Murky Waters - 27 East

Letters

Southampton Press / Opinion / Letters / 1728821

Murky Waters

Murky are the waters swirling around the supervisor and the Town Board’s rush to give a $4 million parcel of land purchased with Community Preservation Fund money to STAR, a group promoting a “pool” for children [“Southampton Town Board Closes Hearing On Community Pool Proposal,” 27east.com, September 23]. What is really proposed is a two-story sports complex in the center of traffic hell.

At a meeting last week held by the Tuckahoe Citizens Advisory Committee at Town Hall for the purpose of allowing STAR Aquatics to inform the public of its plans and how it intends to pay for them going forth, the same unsubstantiated PR claims — in lieu of facts and analysis — were repeated over and over again.

When asked direct questions about their organization, Josephine DeVincenzi, president, and Kim Foulks, executive director, would not, could not and adamantly did not answer them. They would not say where their organization was registered; clarify its legal status — nonprofit? LLC?; where it was located, and why the only address is a post office box. Where are their tax records? Searches online by several people prior to the meeting turned up nothing. Where are the filed records of their charitable activities over the past decade required by the government to reaffirm their nonprofit or not-for-profit privileges?

How much of the donations ($600,000 from an anonymous donor?) have been spent on salaries, travel, consultants and studies? How much money does STAR have on hand as of this date?

STAR would not provide any answers. This is public information — but where is it?

The supervisor and Town Board should have done the work they were elected for and are paid to do by vetting the legal and financial status of this group and their clarifying future financial feasibility before moving on it. Instead, they have ignored all of these concerns to race to deliver a $4 million parcel of land, paid for by taxpayers, into the hands of a P.O. Box.

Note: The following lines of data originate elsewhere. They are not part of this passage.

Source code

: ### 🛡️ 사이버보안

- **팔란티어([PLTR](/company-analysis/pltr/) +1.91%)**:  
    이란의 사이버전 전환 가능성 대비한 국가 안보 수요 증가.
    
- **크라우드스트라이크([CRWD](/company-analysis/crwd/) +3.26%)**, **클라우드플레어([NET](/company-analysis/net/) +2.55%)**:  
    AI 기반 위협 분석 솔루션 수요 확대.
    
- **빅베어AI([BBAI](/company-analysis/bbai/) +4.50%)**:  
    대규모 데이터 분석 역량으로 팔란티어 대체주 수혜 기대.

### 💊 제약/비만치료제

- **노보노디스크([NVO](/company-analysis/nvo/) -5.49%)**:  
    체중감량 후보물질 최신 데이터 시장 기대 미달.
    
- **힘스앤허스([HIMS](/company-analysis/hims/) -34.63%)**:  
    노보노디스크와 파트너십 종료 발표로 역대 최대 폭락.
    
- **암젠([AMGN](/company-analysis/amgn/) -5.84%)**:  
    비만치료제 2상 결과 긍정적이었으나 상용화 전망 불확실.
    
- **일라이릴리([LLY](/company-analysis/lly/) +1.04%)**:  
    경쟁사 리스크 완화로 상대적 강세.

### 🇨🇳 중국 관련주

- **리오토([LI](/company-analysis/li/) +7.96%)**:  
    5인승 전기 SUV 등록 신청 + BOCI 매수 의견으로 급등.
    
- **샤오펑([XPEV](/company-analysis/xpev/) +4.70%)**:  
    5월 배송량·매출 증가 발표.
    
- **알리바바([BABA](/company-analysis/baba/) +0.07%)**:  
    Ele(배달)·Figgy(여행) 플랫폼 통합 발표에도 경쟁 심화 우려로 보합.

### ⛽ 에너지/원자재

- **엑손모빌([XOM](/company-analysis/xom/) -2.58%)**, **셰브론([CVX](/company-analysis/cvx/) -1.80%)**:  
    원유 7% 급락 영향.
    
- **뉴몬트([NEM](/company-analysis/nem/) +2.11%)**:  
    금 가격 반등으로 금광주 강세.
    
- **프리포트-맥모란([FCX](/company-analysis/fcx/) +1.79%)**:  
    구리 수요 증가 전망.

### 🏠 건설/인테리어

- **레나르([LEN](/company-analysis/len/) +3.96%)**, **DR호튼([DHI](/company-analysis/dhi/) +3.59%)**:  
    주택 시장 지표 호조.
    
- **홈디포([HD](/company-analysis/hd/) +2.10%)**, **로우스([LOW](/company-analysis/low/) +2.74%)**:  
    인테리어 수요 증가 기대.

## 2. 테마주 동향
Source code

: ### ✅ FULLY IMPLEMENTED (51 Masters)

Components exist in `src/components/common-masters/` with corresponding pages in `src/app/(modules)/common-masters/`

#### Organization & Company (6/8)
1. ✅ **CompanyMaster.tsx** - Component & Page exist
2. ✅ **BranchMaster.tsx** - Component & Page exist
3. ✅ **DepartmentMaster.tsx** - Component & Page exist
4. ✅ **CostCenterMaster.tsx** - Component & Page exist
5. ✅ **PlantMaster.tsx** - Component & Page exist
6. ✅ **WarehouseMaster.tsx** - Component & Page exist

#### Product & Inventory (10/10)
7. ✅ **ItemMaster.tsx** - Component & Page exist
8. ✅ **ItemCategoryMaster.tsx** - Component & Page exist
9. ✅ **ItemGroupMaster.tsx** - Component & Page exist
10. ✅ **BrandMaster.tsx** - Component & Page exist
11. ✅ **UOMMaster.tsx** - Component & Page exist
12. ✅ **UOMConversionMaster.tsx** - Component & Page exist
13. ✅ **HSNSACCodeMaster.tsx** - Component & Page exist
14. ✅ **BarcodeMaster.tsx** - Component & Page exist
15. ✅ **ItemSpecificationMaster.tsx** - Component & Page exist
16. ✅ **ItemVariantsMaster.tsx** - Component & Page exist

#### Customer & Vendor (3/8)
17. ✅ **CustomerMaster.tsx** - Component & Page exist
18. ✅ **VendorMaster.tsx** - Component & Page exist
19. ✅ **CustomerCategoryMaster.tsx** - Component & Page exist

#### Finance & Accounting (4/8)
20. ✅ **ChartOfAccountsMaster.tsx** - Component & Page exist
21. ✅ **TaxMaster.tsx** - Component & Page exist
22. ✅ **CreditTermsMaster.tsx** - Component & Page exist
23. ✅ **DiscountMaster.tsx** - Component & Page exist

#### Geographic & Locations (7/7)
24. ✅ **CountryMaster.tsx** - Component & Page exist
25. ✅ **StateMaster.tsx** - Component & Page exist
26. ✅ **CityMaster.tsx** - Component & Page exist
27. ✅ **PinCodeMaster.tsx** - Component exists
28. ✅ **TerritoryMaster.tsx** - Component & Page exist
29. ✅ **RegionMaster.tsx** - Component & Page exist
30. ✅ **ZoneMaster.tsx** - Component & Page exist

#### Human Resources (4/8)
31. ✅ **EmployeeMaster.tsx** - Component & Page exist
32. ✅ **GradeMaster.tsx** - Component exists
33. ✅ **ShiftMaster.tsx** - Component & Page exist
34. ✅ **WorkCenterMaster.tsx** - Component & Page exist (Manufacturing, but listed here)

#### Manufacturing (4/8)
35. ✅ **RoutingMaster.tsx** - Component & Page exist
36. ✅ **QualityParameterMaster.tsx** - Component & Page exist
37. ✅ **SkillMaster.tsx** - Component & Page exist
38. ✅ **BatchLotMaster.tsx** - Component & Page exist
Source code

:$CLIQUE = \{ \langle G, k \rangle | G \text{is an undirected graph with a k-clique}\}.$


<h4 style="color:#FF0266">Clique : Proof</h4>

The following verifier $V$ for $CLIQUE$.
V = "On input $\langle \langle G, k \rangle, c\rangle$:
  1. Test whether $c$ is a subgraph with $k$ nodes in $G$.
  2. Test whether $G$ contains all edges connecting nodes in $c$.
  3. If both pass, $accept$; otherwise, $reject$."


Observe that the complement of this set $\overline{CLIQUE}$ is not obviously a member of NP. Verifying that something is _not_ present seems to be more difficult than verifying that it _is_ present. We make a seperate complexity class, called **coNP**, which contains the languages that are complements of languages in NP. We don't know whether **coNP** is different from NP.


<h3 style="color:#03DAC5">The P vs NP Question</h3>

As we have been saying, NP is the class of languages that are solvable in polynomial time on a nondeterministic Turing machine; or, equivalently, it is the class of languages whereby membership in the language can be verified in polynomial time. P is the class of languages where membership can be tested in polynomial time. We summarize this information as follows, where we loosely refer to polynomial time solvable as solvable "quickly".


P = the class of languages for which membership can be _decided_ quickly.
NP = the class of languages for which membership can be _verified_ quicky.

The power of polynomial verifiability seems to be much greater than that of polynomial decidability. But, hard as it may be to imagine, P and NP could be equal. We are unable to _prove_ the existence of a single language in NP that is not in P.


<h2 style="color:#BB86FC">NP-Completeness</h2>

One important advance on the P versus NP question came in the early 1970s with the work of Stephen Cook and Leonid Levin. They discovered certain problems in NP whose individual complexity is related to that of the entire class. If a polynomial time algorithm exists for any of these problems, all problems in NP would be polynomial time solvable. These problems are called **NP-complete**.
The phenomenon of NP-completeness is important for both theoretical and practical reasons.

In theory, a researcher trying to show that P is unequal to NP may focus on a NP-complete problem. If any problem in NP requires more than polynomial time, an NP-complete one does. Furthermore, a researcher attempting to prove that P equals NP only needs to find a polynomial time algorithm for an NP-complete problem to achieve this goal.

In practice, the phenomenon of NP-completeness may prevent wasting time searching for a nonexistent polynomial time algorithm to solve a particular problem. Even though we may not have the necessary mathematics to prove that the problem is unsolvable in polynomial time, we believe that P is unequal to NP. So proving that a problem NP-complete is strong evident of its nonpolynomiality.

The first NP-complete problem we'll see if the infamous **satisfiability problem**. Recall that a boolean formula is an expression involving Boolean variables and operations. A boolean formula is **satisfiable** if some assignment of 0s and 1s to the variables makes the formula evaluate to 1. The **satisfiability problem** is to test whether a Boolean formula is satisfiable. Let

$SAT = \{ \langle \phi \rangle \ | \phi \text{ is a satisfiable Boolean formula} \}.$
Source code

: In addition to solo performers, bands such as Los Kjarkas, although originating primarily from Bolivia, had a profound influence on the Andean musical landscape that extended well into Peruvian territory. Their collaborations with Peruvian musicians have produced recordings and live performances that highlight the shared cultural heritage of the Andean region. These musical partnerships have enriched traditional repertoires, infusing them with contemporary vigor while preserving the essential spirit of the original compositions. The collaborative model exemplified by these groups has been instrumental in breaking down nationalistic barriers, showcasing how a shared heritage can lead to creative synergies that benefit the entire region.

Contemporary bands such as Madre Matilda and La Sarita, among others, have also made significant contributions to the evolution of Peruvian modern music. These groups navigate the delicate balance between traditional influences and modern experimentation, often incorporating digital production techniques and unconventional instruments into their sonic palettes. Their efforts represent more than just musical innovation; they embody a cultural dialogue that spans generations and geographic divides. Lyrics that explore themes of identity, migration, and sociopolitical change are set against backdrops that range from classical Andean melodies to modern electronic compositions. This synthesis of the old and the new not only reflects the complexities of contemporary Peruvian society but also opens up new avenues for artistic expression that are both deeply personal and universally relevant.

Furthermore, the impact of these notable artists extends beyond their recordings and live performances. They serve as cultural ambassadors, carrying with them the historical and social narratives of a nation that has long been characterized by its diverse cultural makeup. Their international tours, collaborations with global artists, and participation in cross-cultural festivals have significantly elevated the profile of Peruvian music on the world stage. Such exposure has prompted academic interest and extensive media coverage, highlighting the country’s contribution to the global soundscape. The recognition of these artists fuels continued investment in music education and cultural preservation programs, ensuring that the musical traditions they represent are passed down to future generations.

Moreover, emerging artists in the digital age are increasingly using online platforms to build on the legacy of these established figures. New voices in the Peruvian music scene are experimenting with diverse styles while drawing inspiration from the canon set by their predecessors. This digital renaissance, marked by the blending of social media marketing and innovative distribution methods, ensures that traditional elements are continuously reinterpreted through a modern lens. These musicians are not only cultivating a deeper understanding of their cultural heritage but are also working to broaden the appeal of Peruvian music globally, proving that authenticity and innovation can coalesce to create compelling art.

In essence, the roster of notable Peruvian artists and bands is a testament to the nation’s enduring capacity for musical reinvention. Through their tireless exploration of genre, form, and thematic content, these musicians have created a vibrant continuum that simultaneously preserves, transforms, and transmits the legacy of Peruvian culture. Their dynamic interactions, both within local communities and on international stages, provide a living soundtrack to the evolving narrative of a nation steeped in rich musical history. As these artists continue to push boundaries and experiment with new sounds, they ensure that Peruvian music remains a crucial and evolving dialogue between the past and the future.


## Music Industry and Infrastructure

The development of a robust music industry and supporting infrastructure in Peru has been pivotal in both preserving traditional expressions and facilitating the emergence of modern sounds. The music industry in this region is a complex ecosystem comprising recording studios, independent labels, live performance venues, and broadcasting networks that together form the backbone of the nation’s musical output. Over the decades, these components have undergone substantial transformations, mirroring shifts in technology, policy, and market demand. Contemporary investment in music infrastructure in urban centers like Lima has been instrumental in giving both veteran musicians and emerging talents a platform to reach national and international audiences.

Their attempt to ram it through with accelerated and compromised hearings during a time of crisis fools no one. To be clear: All considerations, hearings and votes on this proposed development should be halted now — even before “pool” is misleadingly added to the CPF uses, certainly before thorough findings as to the status of STAR by the town attorney, the town comptroller and the supervisor’s office provide the information the public has asked for. To ignore this is to put the current and future residents of the town at risk.

In place of clarity and information, the public is left wondering whether the pool/sports complex developers/consultants are working at the behest of STAR, or vice-versa. And does a tax-strapped community during a health crisis need to make a sports complex (public gathering place) a priority?